By Mark Macfarlane | 11 November 2015 01:08:59It’s a question which is frequently asked by people with Down syndrome, the condition which makes it difficult for people with the same intellectual disabilities to understand and express themselves.
Anecdotal evidence suggests that people with these conditions are more likely to suffer from anxiety, depression and other mental health issues than those with a more typical cognitive disorder.
In a report from the National Disability Insurance Scheme, the Australian Bureau of Statistics found that people who were diagnosed with Down Syndrome are twice as likely as those with typical intellectual disability to be unemployed and twice as much less likely to be in the bottom fifth of income earners than the average.
There is also a link between the condition and poor mental health.
According to the latest figures from the ABS, people with autism spectrum conditions were twice as common in the country as people with a normal intelligence test result.
And a recent report from Queensland University of Technology suggests that the number of people diagnosed with autism has more than doubled over the last decade.
But is the real number of Down Syndrome sufferers really so small?
Some people with mild to moderate disabilities claim to be diagnosed with the condition.
The word “suffering” appears on their medical records, as does the phrase “having a disability”.
And while it’s possible for a person to be born with Down, there are some cases where it’s a genetic condition.
For example, people who have Down syndrome can also be born without a functioning brain.
The National Disability and Carers (NDC) Association, a non-profit organisation, estimates that around 100,000 people in Australia have Down Syndrome.
It says there are around 3.2 million people with intellectual disability, which is a mental disorder.
But this figure is likely to vary depending on how many people are diagnosed.
It is worth noting that the prevalence of Down syndrome in Australia is higher than in the US, the UK and France.
Professor Mark Riedl, an associate professor of developmental medicine at Sydney’s Macquarie University, says that Down syndrome sufferers have a greater prevalence of autism.
He says it is possible for people to be both diagnosed and diagnosed without any autism symptoms.
“In general, the number one cause of disability is disability and disability can be a mix of a diagnosis with a disability,” he said.
“If someone is diagnosed with a psychiatric condition but also has a mental health condition, they are more at risk for developing an autism spectrum disorder.”
But he says the numbers are still far too small.
“The data I’ve seen suggests that maybe 20 per cent of Down’s people actually have autism, so you can’t really say that this represents a substantial percentage of the population,” he says.
Professor Riedll believes the problem of people with disabilities getting labelled with the word “autism” is partly down to stigma.
“People with disabilities are sometimes labelled as ‘less capable’ or ‘not smart enough’ because they have a mental illness,” he explains.
“There is a lot of stigma around mental health, so if you have a disability and a mental impairment, that can make people think that they’re a bad person.”
He believes that it’s better to focus on mental health than being labelled as having a disability.
“We have to recognise that people are different,” he told ABC Radio’s AM.
“Sometimes people may have a diagnosis of a mental condition and it may be a bit too simplistic to think that you’re less able or less intelligent.”

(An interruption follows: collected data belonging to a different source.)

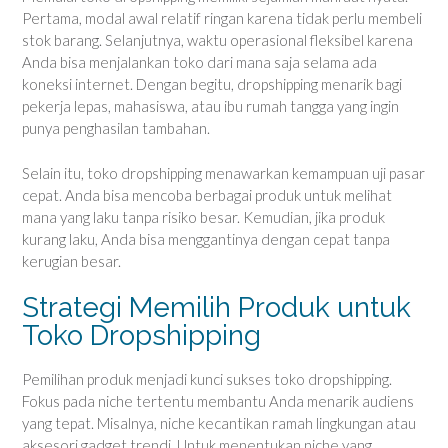
Pertama, modal awal relatif ringan karena tidak perlu membeli
stok barang. Selanjutnya, waktu operasional fleksibel karena
Anda bisa menjalankan toko dari mana saja selama ada
koneksi internet. Dengan begitu, dropshipping menarik bagi
pekerja lepas, mahasiswa, atau ibu rumah tangga yang ingin
punya penghasilan tambahan.
Selain itu, toko dropshipping menawarkan kemampuan uji pasar
cepat. Anda bisa mencoba berbagai produk untuk melihat
mana yang laku tanpa risiko besar. Kemudian, jika produk
kurang laku, Anda bisa menggantinya dengan cepat tanpa
kerugian besar.
Strategi Memilih Produk untuk
Toko Dropshipping
Pemilihan produk menjadi kunci sukses toko dropshipping.
Fokus pada niche tertentu membantu Anda menarik audiens
yang tepat. Misalnya, niche kecantikan ramah lingkungan atau
aksesori gadget trendi. Untuk menentukan niche yang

Some people might be diagnosed as having autism, but they’re actually more likely than others to have a normal IQ.
“So what’s the truth behind this phrase “down syndrome”?”
I’ve never actually met a Down Syndrome person who has said ‘I am not autistic’,” Dr Riedel says.”
But I’ve spoken to a lot more people with this disorder and there is definitely a lot that’s going on in the brain that is different to the way a typical person with autism would.
“Professor Riesl says it’s not always about being labelled with Down’s syndrome.”
Often it’s just a bit of an attitude,” he explained.”
And sometimes it’s something about what you think of as your intelligence.
“It’s about what the doctor thinks of you, but you know what, it’s all down to what the doctors say about you.”
That’s just how it is, so it’s fine.